- **EXERCISE PROMPT**
Reproduce the items line for line, beginning at the very first line and stopping after the line that contains "preferências de privacidade".

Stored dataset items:

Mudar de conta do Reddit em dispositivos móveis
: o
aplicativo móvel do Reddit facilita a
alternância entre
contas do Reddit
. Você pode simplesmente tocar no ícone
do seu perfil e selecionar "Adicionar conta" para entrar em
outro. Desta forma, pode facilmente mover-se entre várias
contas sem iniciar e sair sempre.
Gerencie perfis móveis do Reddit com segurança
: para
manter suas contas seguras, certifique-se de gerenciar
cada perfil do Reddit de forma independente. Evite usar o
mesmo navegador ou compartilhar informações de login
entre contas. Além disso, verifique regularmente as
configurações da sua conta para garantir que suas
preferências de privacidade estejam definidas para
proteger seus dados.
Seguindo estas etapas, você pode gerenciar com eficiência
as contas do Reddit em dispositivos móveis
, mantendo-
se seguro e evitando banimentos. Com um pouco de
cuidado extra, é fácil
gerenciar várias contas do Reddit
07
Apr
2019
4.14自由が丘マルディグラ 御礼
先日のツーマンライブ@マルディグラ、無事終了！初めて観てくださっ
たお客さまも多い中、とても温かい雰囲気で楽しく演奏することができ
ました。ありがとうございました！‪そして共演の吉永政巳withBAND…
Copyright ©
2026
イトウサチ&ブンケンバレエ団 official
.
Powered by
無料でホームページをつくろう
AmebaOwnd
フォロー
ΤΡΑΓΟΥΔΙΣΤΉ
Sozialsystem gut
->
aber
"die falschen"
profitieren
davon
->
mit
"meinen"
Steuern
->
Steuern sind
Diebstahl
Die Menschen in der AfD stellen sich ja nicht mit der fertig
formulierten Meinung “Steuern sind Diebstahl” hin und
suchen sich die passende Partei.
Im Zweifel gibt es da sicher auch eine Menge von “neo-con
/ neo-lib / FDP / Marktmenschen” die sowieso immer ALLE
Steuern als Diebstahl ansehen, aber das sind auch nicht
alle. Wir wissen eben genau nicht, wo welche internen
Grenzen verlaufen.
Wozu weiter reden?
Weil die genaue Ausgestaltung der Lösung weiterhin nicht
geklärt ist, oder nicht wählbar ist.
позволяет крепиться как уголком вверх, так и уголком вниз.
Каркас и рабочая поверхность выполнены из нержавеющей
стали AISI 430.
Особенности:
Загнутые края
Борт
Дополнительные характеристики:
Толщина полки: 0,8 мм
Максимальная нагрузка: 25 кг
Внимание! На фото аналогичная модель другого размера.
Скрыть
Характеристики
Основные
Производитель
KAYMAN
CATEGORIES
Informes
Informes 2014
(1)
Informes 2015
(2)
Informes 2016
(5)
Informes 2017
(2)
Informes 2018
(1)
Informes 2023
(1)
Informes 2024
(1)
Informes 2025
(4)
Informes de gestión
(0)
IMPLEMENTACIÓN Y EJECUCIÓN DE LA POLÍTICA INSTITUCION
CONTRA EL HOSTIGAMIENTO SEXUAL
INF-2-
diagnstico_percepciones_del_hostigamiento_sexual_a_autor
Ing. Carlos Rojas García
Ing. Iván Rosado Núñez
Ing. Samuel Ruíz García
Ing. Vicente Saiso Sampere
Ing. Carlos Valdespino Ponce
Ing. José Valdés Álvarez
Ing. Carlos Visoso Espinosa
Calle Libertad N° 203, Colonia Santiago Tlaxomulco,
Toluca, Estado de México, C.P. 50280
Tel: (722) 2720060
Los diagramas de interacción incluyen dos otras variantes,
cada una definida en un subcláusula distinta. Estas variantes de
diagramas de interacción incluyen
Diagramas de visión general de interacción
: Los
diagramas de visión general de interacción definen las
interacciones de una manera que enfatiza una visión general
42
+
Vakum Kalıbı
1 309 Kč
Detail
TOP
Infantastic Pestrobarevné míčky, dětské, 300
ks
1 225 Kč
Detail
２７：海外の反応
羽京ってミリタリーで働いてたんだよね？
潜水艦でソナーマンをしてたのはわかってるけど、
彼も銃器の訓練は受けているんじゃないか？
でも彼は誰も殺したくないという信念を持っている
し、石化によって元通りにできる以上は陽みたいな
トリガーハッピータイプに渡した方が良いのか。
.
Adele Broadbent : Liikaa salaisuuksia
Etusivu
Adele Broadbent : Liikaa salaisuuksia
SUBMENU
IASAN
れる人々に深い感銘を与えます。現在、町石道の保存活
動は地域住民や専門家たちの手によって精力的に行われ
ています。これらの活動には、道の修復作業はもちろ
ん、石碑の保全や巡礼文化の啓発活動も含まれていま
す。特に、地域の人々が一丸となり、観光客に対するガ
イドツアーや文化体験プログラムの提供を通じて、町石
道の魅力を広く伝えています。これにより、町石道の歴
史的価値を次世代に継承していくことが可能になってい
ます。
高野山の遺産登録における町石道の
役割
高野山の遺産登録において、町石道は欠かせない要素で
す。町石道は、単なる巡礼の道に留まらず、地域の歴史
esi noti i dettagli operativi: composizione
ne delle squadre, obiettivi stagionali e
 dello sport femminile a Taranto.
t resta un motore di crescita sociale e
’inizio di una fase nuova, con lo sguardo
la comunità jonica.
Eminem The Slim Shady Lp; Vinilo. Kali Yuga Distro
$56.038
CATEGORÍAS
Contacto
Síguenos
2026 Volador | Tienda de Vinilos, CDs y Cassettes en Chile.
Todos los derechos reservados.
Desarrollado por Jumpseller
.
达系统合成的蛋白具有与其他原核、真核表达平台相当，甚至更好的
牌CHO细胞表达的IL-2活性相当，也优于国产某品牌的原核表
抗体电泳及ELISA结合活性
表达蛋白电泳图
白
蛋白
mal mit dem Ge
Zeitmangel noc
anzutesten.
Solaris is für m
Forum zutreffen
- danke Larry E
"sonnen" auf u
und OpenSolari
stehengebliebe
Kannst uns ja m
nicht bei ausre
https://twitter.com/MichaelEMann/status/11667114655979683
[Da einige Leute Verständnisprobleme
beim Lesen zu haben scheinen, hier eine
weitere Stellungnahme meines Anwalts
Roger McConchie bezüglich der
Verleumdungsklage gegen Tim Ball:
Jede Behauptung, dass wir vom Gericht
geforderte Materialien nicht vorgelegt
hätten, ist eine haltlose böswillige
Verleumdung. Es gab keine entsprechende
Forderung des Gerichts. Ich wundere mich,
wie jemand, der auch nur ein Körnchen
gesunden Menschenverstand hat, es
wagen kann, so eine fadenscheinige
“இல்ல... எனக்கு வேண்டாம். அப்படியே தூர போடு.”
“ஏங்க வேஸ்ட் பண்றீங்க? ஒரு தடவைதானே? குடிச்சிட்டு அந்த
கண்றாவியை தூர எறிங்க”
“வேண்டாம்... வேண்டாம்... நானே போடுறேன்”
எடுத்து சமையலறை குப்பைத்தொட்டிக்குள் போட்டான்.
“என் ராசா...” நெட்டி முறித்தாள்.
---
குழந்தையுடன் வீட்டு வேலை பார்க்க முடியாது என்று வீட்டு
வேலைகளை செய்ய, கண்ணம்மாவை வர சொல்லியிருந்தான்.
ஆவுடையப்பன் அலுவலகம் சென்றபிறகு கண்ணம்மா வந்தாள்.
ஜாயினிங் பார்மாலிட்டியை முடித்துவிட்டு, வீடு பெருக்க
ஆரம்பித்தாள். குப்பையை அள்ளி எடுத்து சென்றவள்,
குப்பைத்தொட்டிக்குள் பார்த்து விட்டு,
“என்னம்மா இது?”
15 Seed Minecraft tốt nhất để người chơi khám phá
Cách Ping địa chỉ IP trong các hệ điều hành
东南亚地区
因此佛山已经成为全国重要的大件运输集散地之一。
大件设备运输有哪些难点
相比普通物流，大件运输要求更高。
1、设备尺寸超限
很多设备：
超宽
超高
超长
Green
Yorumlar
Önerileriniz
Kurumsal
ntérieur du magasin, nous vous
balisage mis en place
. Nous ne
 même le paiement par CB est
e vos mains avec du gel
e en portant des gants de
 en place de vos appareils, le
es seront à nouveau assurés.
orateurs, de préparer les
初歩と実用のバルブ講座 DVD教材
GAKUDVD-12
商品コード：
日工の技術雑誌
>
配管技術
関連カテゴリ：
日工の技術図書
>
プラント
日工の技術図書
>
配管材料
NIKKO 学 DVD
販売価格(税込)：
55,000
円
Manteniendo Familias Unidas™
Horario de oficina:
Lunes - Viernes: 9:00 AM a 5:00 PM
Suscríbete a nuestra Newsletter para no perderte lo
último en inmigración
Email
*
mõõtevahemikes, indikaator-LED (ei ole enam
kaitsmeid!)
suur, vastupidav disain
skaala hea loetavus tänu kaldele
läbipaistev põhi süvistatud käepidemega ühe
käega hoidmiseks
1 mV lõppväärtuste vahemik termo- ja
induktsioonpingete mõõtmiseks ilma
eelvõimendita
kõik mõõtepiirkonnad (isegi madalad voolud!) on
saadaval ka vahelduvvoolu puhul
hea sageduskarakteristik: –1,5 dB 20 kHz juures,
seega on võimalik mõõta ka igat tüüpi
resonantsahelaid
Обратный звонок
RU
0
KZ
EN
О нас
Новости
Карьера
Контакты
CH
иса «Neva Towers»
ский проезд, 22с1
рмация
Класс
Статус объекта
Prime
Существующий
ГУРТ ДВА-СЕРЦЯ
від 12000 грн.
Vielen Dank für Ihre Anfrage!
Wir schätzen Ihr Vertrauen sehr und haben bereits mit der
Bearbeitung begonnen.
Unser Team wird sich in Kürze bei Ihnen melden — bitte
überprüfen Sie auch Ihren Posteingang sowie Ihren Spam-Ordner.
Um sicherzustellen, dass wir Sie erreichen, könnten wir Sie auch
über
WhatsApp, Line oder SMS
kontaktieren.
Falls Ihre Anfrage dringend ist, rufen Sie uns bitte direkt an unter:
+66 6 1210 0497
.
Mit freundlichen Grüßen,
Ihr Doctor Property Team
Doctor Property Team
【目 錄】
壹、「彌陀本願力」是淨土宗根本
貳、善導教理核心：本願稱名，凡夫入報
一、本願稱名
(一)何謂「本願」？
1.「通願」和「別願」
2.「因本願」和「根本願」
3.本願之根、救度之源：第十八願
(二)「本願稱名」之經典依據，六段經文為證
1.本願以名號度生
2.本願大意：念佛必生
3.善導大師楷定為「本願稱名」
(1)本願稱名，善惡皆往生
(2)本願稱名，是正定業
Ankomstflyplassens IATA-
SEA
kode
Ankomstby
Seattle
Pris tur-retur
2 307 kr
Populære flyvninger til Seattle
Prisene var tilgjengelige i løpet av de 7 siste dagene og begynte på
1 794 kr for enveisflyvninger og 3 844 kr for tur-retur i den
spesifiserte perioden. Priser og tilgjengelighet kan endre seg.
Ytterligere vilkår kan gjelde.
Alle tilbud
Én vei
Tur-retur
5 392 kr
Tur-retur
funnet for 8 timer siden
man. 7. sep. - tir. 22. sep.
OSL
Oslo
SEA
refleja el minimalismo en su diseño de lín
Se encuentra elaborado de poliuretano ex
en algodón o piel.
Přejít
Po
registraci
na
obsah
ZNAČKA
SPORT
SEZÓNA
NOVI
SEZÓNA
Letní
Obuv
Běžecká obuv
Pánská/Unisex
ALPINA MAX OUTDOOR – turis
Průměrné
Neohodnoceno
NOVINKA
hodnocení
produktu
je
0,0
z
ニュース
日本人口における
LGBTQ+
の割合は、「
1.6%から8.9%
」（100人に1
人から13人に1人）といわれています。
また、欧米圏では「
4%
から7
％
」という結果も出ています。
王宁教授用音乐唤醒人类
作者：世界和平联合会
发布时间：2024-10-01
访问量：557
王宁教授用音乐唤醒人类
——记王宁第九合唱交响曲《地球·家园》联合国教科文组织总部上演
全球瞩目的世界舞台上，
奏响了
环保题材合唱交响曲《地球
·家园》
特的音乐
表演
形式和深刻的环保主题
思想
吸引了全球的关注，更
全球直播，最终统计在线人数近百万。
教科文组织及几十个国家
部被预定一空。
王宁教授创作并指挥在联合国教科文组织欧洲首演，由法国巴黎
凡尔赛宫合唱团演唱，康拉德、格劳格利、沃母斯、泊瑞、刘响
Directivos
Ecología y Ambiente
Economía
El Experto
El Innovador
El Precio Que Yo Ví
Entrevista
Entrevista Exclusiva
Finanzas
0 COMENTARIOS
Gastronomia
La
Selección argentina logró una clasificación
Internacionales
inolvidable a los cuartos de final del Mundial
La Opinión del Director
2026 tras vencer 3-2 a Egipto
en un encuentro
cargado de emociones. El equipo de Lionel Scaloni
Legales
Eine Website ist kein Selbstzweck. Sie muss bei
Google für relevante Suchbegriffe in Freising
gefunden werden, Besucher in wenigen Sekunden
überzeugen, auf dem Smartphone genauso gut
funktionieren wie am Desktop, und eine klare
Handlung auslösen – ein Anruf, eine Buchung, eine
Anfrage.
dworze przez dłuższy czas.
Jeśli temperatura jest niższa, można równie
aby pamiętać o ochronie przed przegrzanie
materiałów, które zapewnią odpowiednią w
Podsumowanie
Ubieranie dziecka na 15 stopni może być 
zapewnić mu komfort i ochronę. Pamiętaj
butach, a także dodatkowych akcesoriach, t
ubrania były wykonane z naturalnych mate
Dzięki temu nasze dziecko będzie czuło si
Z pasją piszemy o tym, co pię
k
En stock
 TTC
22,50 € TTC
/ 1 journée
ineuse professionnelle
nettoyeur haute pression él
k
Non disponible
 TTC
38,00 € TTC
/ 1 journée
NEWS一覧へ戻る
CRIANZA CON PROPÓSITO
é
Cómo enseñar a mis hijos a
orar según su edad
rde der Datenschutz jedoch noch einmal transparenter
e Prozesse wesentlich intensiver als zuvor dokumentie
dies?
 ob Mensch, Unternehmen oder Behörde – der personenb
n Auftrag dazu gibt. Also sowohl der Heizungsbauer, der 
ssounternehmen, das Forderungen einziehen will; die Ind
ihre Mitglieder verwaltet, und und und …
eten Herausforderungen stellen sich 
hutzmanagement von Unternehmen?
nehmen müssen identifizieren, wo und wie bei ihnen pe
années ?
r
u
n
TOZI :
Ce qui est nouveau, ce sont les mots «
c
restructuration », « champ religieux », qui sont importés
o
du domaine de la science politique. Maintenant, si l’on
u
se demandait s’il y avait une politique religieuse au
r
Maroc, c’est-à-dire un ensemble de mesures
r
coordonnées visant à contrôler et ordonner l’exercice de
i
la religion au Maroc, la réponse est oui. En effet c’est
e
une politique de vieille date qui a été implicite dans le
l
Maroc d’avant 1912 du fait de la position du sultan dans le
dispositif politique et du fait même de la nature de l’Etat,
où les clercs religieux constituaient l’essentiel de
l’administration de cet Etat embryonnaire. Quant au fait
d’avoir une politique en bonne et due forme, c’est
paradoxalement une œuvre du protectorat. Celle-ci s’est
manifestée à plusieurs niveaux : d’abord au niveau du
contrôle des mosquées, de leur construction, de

- **RESULT FOR THIS EXERCISE**
Mudar de conta do Reddit em dispositivos móveis
: o
aplicativo móvel do Reddit facilita a
alternância entre
contas do Reddit
. Você pode simplesmente tocar no ícone
do seu perfil e selecionar "Adicionar conta" para entrar em
outro. Desta forma, pode facilmente mover-se entre várias
contas sem iniciar e sair sempre.
Gerencie perfis móveis do Reddit com segurança
: para
manter suas contas seguras, certifique-se de gerenciar
cada perfil do Reddit de forma independente. Evite usar o
mesmo navegador ou compartilhar informações de login
entre contas. Além disso, verifique regularmente as
configurações da sua conta para garantir que suas
preferências de privacidade estejam definidas para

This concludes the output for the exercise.